▶ [WHAT TO WORK ON]: Among the entries below, which lines run from the line with "Porträt und Standbilder" through the line with "Brzesko-Oławska Wieś Historyczna"? Retype those, both ends included, exactly and without pictures.

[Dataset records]
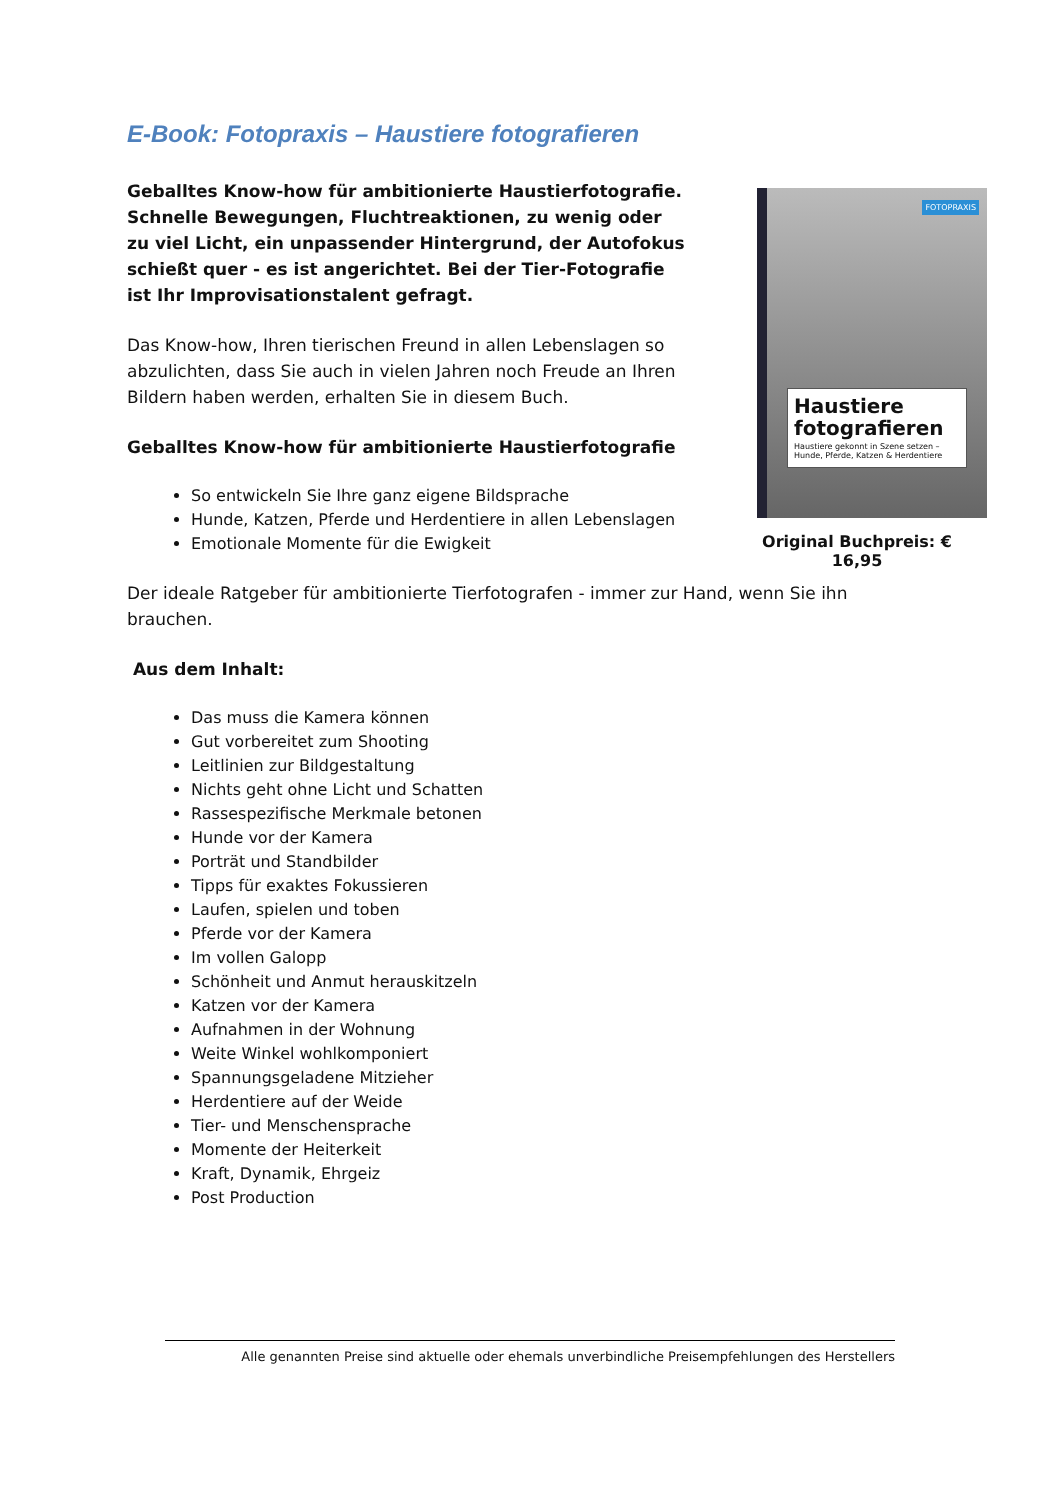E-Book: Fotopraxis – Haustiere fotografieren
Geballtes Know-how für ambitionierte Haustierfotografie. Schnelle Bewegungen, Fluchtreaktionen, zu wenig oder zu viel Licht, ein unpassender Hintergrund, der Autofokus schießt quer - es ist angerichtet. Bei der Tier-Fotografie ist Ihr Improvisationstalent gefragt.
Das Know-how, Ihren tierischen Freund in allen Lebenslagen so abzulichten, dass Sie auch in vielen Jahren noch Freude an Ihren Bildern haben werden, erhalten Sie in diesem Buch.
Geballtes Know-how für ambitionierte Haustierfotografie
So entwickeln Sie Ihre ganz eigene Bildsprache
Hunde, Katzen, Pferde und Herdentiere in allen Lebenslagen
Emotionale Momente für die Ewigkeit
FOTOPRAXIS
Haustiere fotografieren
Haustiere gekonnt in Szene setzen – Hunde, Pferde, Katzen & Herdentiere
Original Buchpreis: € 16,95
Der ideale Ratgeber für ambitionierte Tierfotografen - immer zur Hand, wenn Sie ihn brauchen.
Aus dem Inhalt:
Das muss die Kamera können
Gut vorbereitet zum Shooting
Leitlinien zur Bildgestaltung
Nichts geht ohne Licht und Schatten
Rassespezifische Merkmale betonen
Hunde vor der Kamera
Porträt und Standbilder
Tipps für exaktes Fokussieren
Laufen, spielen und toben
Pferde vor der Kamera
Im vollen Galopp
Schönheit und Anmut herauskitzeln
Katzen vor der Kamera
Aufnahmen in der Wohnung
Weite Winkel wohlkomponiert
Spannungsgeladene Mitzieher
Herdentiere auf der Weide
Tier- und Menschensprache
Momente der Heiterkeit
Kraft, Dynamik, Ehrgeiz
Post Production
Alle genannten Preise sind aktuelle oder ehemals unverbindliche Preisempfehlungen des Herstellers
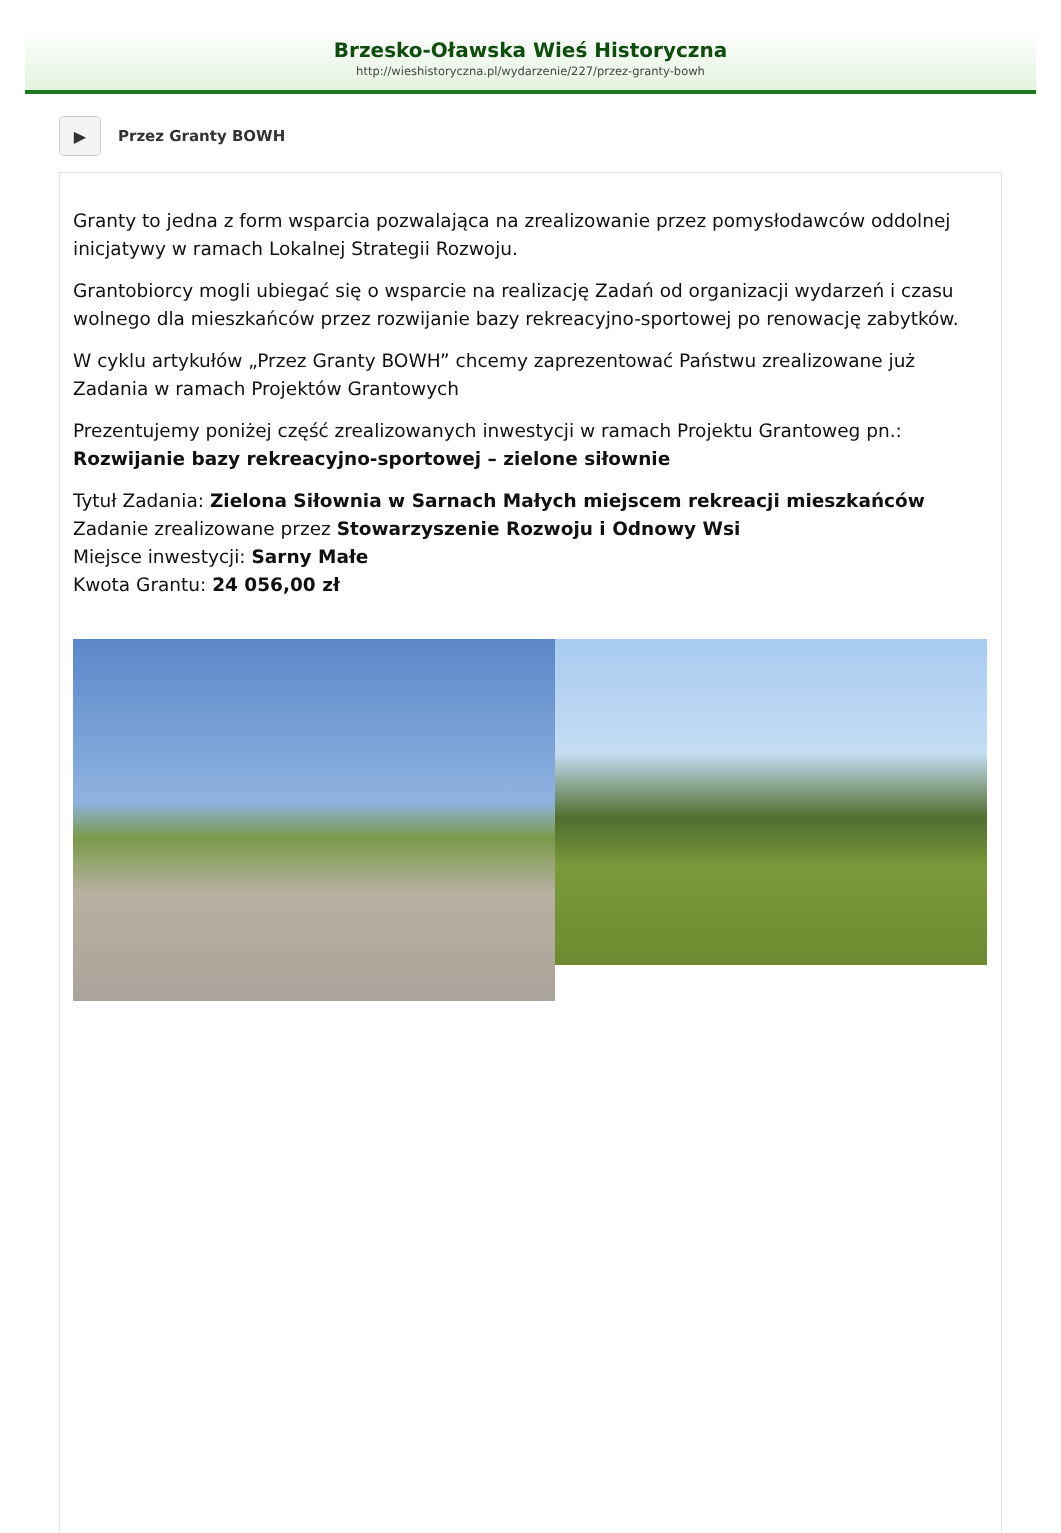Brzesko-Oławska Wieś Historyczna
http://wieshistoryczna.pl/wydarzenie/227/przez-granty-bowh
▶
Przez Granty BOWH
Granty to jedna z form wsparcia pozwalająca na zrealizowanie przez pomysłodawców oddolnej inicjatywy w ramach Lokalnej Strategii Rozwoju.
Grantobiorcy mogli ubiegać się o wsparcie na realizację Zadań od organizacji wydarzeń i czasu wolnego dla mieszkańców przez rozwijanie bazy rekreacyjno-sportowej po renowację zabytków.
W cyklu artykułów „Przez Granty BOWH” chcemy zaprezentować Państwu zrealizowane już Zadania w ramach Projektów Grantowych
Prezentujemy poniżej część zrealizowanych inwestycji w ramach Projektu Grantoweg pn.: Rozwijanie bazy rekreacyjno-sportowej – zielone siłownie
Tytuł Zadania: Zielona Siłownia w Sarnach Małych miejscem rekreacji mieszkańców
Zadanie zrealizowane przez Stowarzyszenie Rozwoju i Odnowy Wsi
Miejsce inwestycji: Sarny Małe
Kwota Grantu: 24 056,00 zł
==
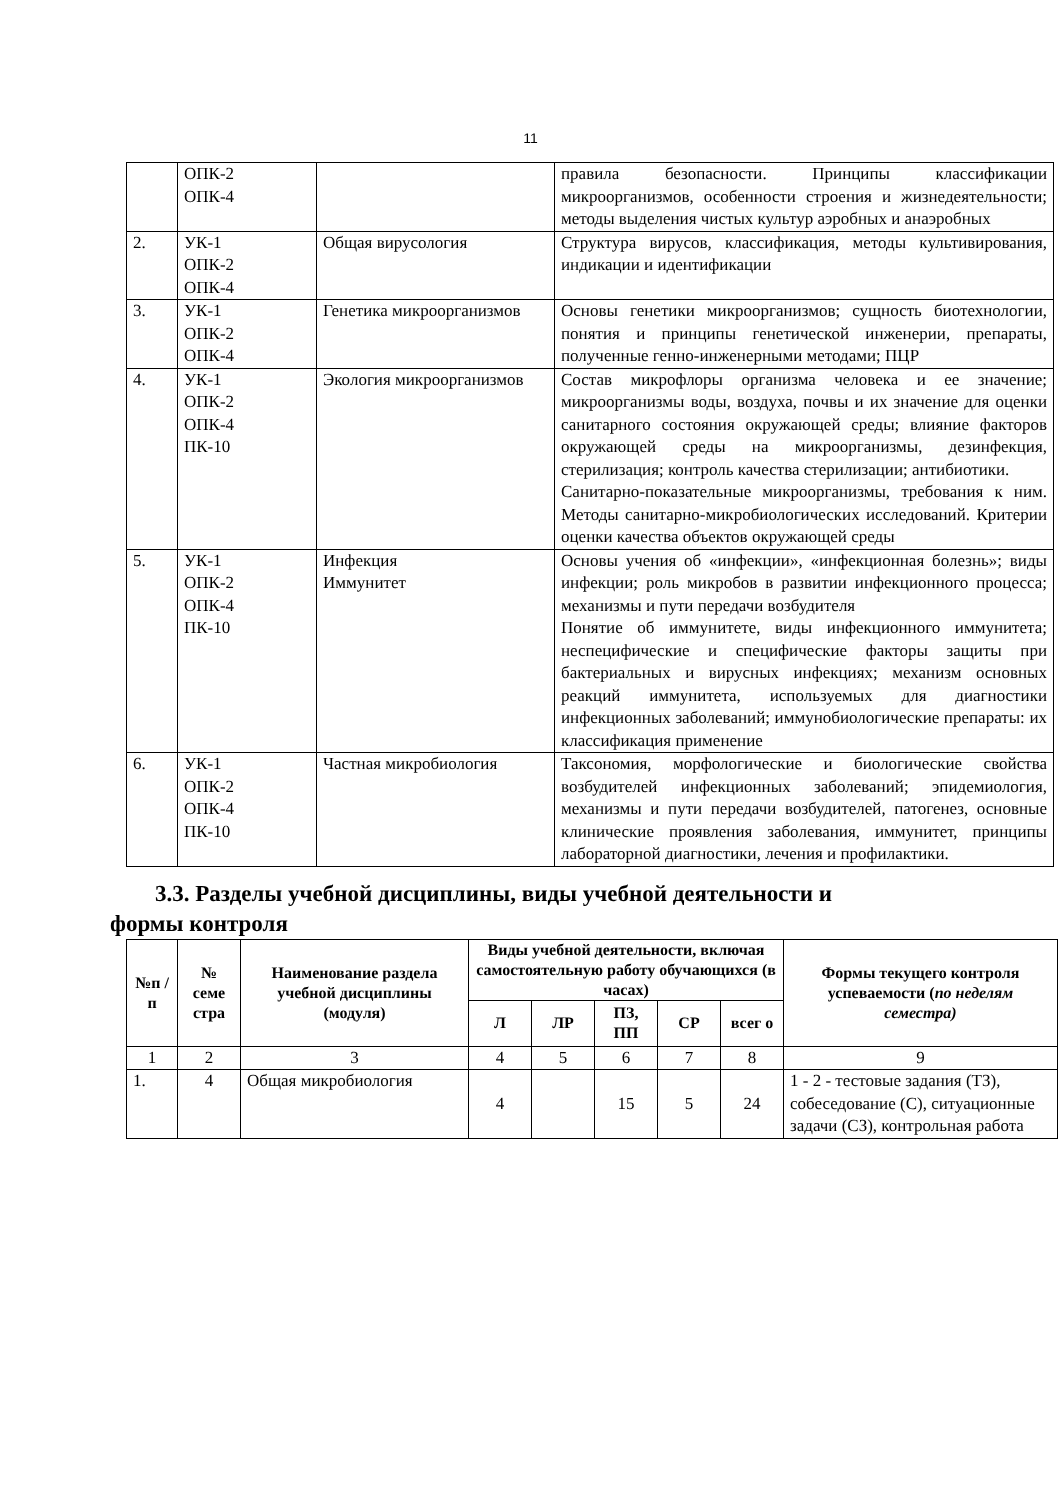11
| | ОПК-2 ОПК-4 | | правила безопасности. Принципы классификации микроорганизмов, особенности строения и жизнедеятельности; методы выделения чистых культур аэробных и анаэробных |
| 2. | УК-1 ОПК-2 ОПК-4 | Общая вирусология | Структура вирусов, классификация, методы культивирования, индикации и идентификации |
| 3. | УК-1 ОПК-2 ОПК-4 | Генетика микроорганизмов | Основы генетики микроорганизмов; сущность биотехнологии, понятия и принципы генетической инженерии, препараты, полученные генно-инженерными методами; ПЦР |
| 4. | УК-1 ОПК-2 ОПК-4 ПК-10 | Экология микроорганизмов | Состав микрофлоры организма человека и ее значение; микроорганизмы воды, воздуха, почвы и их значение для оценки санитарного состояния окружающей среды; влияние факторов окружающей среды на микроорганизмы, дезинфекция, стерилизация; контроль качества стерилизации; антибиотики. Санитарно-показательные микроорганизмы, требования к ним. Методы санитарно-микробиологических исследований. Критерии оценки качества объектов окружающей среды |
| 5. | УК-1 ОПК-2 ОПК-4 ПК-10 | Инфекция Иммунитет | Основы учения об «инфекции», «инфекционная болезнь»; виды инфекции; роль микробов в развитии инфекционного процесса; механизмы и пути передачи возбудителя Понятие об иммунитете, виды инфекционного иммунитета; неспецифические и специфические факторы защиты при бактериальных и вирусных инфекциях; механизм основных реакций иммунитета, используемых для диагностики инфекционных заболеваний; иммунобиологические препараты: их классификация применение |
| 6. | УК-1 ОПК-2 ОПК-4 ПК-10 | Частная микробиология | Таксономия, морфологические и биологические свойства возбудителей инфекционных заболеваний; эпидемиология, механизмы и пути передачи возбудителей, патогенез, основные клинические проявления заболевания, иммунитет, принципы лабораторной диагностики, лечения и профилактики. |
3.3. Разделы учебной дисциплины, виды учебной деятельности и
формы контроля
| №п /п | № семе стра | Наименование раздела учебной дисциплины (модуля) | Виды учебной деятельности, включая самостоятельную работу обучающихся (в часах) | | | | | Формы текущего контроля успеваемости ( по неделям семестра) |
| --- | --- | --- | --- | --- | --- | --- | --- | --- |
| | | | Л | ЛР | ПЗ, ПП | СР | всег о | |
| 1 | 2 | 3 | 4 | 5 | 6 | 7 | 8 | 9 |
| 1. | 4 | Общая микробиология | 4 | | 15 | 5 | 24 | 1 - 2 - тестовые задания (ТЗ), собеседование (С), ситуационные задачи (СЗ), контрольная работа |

▶ [RESPONSE FOR THIS EXERCISE]:
Porträt und Standbilder
Tipps für exaktes Fokussieren
Laufen, spielen und toben
Pferde vor der Kamera
Im vollen Galopp
Schönheit und Anmut herauskitzeln
Katzen vor der Kamera
Aufnahmen in der Wohnung
Weite Winkel wohlkomponiert
Spannungsgeladene Mitzieher
Herdentiere auf der Weide
Tier- und Menschensprache
Momente der Heiterkeit
Kraft, Dynamik, Ehrgeiz
Post Production
Alle genannten Preise sind aktuelle oder ehemals unverbindliche Preisempfehlungen des Herstellers
Brzesko-Oławska Wieś Historyczna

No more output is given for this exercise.